Anthony Anaxagorou is a British born Cypriot, award-winning poet, fiction writer, essayist and poetry educator. He has published 9 volumes of poetry, a spoken-word EP, and a collection of short stories. His poetry and fiction have appeared on BBC Newsnight, BBC Radio 4, ITV, Vice UK, Channel 4 and Sky Arts and has been published in many major publications. His work champions oppressed peoples, both in the UK and globally, this encompasses politics, society, race, ethnicity, gender and class. He is the founder of Out-Spoken, a poetry press and platform for emerging poets, with an emphasis on BAME writers. Anthony will be setting the scene, providing a contextual overview of oppression throughout the ages as told through poetry.

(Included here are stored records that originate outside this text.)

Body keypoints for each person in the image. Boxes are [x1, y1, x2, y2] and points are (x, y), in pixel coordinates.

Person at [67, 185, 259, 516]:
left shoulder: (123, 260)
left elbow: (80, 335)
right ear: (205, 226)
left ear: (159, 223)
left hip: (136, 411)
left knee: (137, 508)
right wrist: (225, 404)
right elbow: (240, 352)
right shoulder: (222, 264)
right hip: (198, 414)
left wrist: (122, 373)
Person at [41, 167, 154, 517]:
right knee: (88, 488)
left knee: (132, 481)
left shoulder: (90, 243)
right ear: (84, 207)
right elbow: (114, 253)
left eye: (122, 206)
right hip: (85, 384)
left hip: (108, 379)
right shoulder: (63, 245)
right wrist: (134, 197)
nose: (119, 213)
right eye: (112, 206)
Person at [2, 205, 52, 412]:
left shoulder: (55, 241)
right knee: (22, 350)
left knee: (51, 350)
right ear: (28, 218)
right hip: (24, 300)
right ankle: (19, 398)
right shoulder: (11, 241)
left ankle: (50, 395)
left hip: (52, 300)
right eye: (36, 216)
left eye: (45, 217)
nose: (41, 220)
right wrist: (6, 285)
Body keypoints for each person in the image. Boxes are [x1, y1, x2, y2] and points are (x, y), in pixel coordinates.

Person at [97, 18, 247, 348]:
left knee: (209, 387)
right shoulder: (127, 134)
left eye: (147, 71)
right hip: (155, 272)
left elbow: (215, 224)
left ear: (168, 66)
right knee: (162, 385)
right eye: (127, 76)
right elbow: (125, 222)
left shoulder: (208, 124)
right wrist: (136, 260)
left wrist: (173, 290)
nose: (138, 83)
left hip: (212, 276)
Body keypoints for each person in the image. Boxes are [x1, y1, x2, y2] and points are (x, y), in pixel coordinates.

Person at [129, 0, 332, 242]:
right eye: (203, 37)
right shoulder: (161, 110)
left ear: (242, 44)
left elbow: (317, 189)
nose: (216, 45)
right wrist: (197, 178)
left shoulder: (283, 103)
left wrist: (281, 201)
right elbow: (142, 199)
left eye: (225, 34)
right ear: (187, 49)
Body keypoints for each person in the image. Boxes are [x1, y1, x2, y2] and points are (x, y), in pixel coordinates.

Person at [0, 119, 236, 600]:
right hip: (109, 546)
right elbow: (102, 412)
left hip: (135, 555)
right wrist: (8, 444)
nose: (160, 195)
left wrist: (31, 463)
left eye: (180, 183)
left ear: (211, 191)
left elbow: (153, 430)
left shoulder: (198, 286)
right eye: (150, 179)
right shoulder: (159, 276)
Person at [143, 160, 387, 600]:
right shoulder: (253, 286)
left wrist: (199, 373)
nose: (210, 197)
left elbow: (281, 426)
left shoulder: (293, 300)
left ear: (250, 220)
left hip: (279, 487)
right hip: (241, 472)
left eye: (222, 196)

Bejan Matur is a multi-award-winning Turkish poet and writer with Kurdish origin, currently living in London. She is a leading figure in the bold new poetry emerging from the Middle East. Her poetry has been translated into 20 languages. Her poetry engages directly with the struggles of her people, and yet there is also a mysticism in her writing, a closeness to nature, an embracing of mythology. Bejan's first collections of poetry,Rüzgar Dolu Konaklar (Wind Howl Through the Mansions 1996) won several literary prizes. She has written several prose books, works for the stage and is the author of eight future collections. Bejan will be drawing on her own experiences to explore why poetry has been such a key medium for telling tales of oppression and revolution.

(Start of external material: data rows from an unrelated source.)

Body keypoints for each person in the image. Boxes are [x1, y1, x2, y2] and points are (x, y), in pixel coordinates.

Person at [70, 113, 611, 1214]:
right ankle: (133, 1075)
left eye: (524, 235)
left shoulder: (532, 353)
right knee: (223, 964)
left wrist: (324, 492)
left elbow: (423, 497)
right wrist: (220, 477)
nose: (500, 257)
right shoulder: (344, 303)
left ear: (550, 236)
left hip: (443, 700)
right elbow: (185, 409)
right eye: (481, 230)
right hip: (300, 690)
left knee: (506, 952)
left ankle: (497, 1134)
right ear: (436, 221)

Clare Pollard was born in Bolton in 1978. She has published five collections of poetry with Bloodaxe, the latest of which is Incarnation (2017). Clare’s play The Weather (Faber, 2004) premiered at the Royal Court Theatre and her translation projects include a version of Ovid’s Heroines (2013), which she toured as a one-woman show, and a co-translation of Asha Lul Mohamud Yusuf’s The Sea-Migrations (2017) which was The Sunday Times Poetry Book of the Year. She is the new editor of Modern Poetry in Translation, co-founded by Ted Hughes.